# Exercise description
Copy out everything from the line containing "right shoulder: (438, 761, -4)" down to the line containing "right knee: (438, 959, 6)", substituting "hand" for every "wrist" and leaving the rest of those lines unchanged.

# Provided records
------------------------------------------------

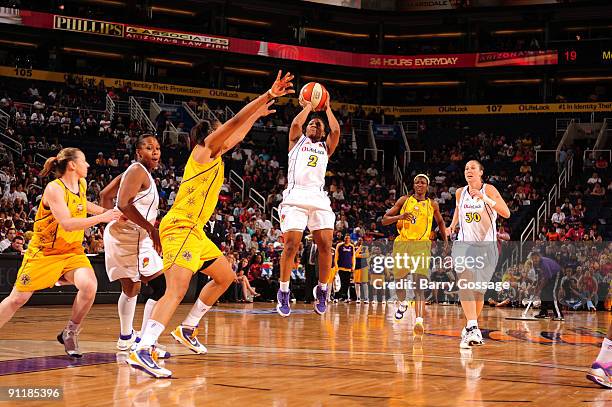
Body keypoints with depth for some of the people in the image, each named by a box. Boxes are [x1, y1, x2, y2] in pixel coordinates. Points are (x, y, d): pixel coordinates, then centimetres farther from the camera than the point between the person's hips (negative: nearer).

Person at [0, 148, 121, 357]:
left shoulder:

------------------------------------------------

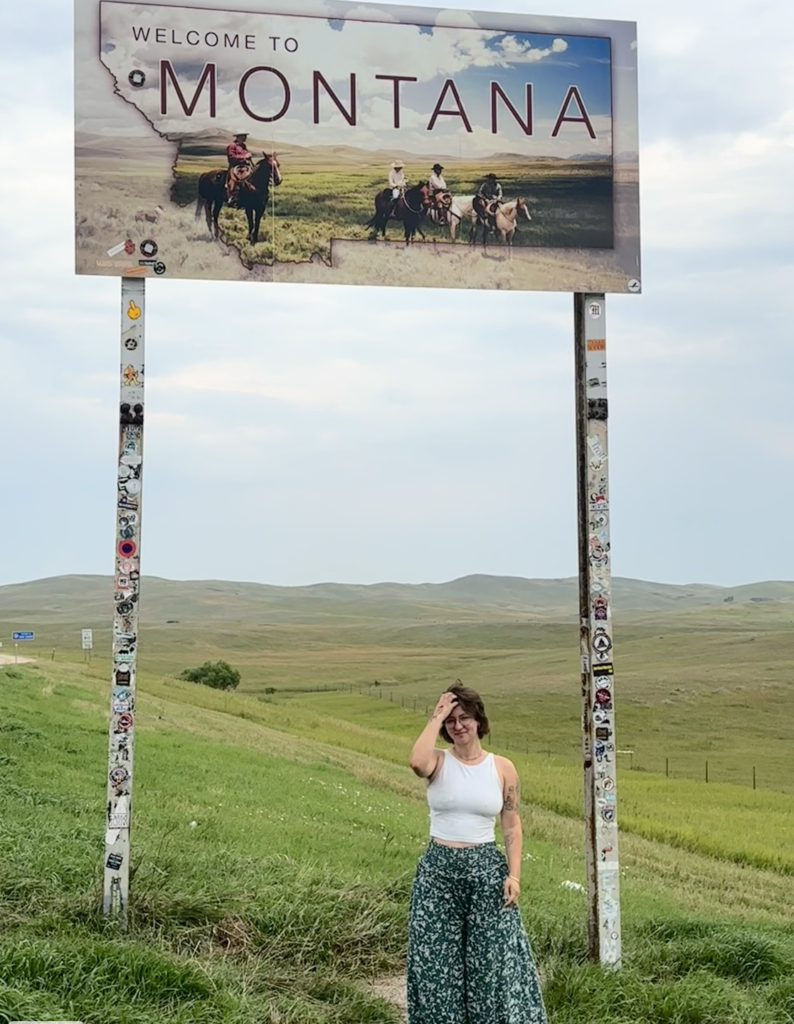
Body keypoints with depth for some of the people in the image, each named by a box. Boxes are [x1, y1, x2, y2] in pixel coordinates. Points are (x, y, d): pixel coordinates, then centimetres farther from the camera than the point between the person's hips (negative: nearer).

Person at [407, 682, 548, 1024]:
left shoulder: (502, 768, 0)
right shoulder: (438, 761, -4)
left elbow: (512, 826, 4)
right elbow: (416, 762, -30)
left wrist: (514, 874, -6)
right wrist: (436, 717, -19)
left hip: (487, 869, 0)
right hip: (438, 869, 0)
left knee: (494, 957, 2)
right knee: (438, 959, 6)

------------------------------------------------

# Answer for this exercise
right shoulder: (438, 761, -4)
left elbow: (512, 826, 4)
right elbow: (416, 762, -30)
left hand: (514, 874, -6)
right hand: (436, 717, -19)
left hip: (487, 869, 0)
right hip: (438, 869, 0)
left knee: (494, 957, 2)
right knee: (438, 959, 6)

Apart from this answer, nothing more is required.